Le Monde naît le 11 décembre 1944. Au cours de l'été et de l'automne, des ordonnances prises par le gouvernement provisoire mettent fin à l'existence de la presse collaborationniste et aboutissent à la saisie de leurs biens en faveur de nouveaux journaux. Le Monde prend la succession du Temps qui, bien que n'ayant pas fait partie de la presse de collaboration – replié à Lyon, il s'était sabordé le 29 novembre 1942 –, est interdit de reparution. Aux yeux des autorités de la Libération, ce journal est compromis avec les patrons du Comité des forges et du Comité des houillères. Le gouvernement provisoire scelle son destin par un artifice qui fixe au 26 novembre 1942 la date limite d'interruption de parution pour être considéré comme un journal non collaborationniste.
Avec Le Temps, le grand journal de la IIIe République disparaît. Il faut lui trouver un remplaçant qui pourrait bénéficier d'une place aussi éminente. A l'automne 1944, le ministre de l'Information se met à la recherche d'un personnage d'envergure pour le diriger. La plupart des candidats possibles sont déjà engagés dans la presse issue de la Résistance. L'homme du Monde s'appellera Hubert Beuve-Méry; il devient directeur du plus grand journal français à l'âge de 42 ans.
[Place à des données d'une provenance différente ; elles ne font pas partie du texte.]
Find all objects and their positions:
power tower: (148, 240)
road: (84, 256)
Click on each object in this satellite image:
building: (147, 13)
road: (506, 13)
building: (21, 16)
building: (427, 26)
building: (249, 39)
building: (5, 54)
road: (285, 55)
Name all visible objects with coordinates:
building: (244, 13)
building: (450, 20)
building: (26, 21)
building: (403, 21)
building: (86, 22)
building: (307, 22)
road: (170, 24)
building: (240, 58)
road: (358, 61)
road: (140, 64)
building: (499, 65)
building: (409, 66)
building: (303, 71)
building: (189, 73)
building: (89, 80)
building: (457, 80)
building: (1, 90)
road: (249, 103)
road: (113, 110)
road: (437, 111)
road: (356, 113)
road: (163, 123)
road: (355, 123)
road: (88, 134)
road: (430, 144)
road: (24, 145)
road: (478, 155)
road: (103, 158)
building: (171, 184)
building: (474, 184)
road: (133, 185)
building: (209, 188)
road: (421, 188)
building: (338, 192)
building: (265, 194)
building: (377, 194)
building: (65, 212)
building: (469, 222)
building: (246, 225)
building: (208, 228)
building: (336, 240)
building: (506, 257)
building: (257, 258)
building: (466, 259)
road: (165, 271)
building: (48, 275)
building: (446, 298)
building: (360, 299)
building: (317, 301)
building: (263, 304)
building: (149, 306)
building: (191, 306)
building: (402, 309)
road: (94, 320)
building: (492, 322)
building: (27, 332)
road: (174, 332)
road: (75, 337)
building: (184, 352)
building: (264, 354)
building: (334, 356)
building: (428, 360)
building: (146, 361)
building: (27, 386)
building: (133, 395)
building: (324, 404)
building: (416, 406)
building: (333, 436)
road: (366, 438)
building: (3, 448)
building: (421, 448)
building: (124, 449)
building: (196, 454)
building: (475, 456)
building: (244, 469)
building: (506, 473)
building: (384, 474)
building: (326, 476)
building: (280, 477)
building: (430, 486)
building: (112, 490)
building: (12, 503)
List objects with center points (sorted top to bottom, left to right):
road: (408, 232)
L'histoire et l'image du Monde sont inséparables de la personnalité d'Hubert Beuve-Méry. Il incarnera son sérieux, son indépendance, ses préoccupations sociales (proches du personnalisme), et son passé lavé de toutes taches (Beuve-Méry s'est engagé dans la Résistance dès la fin 1942). Le Monde s'oppose au communisme – qui constituait en France l'une des forces politiques dominantes. Mais, bien qu'il ne remette pas en cause l'économie de marché, il se distingue par le souci de défendre les plus faibles. En 1951, certains porteurs de parts reprochent à la rédaction ses positions critiques à l'égard du Pacte atlantique et de la colonisation. A l'issue de cette crise, Hubert Beuve-Méry augmente sa participation à la SARL, et la Société des rédacteurs du Monde est créée (elle peut s'opposer à la nomination d'un directeur).
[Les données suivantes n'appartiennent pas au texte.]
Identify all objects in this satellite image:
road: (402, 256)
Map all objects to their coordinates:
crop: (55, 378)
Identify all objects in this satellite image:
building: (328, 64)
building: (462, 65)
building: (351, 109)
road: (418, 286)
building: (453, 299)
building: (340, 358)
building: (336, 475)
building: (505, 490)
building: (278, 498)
Dans la période qui va de 1951 à 1962, la position du Monde s'affirme. Ses ventes augmentent. Il élargit son lectorat au-delà des cercles politiques et économiques, notamment en direction des universitaires. Durant la guerre d'Algérie, il est la première source d'information sur ce qui se passe de l'autre côté de la Méditerranée. Il devient un véritable journal d'opposition aux gouvernements de la IVe République. Il accueille avec intérêt l'arrivée du général de Gaulle au pouvoir. Mais, rapidement, les relations se dégradent de nouveau entre le gouvernement et la rédaction. La rupture est consommée lorsque de Gaulle fait adopter par référendum l'élection du président de la République au suffrage universel. En 1962, la diffusion du Monde s'établit à 180 000 exemplaires.
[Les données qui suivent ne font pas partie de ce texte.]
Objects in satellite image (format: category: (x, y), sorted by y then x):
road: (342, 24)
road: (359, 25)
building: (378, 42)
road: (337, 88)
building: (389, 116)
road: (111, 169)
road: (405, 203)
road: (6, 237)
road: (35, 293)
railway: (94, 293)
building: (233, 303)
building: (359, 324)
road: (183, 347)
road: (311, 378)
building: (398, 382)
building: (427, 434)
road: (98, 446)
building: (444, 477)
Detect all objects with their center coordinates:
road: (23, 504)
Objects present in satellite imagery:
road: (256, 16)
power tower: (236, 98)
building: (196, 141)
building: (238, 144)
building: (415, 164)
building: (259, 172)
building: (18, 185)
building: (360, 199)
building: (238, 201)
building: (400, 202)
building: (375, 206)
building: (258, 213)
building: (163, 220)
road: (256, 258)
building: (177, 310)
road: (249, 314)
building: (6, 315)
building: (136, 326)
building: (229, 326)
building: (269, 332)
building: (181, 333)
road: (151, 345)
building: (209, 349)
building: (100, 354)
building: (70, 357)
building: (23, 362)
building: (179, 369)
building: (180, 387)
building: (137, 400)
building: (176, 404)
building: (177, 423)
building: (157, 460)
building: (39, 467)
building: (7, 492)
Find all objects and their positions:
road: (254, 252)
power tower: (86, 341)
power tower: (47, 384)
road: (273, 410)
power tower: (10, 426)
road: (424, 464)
A partir de cette époque, Le Monde va devenir un journal d'opposition au gaullisme. Ce qui le conduit à se rapprocher de la gauche. Même s'il se fait remarquer par un éditorial titré «La France s'ennuie» quelques jours avant les événements de mai 1968, il élargit encore son lectorat. A la fin des années 60, il faut trouver un remplaçant à Hubert Beuve-Méry. Jacques Fauvet (directeur du journal) et Jacques Sauvageot (directeur administratif) prennent les rênes d'une société où le personnel détient désormais près de 50% des parts. La ligne rédactionnelle s'incurve de plus en plus. Le Monde apparaît alors comme un partisan de l'union de la gauche et de François Mitterrand. A la fin des années 70, sa diffusion est de 445 000 exemplaires.
Le Monde plonge dans la crise. Il paie son soutien à François Mitterrand par la désaffection d'une partie de ses lecteurs. Sa situation économique devient précaire. Et de violents conflits internes agitent sa rédaction. En 1984, un plan de redressement proposé par André Laurens est mis en échec (ce dernier démissionne, remplacé par André Fontaine). Le Monde rompt en 1985 avec le pouvoir et ouvre un conflit durable avec François Mitterrand à l'occasion de l'affaire du Rainbow Warrior. Les turbulences ne prendront fin qu'en 1994. Jean-Marie Colombani est nommé à la direction du journal et il entreprend un plan de relance économique et rédactionnel qui sera couronné de succès. En s'écartant du pouvoir politique, Le Monde a retrouvé son lustre. Il a reconquis ses lecteurs (en moyenne plus de 400 000 exemplaires en 2000). Augmenté ses recettes publicitaires. Et surtout mis en œuvre une stratégie de développement et d'alliances. C'est un journal remis de ses crises successives qui est entré cette semaine dans le capital du Temps.